* [What is required]:
Go through the listing and return every line with "historia" in it.

* [Data supplied]:
----

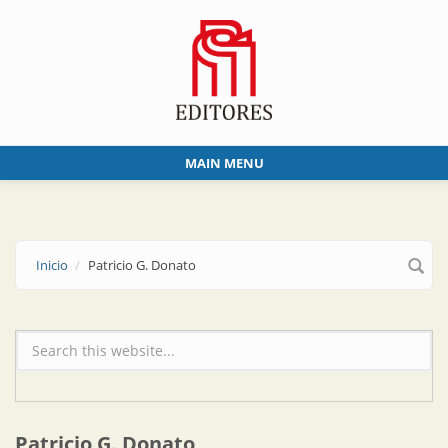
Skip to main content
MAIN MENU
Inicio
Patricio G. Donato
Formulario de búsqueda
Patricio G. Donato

----

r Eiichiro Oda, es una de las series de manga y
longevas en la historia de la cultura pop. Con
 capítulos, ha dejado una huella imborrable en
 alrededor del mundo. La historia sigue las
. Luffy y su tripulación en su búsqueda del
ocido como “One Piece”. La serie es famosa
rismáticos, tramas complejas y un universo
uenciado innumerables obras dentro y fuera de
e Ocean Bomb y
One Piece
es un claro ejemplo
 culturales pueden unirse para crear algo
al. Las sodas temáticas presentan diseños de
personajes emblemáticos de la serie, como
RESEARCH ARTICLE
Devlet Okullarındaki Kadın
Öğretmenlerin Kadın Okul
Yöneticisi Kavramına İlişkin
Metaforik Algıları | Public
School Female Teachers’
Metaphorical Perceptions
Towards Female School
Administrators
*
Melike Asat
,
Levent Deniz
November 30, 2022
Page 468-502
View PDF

----

* [Response for this exercise]:
longevas en la historia de la cultura pop. Con
 alrededor del mundo. La historia sigue las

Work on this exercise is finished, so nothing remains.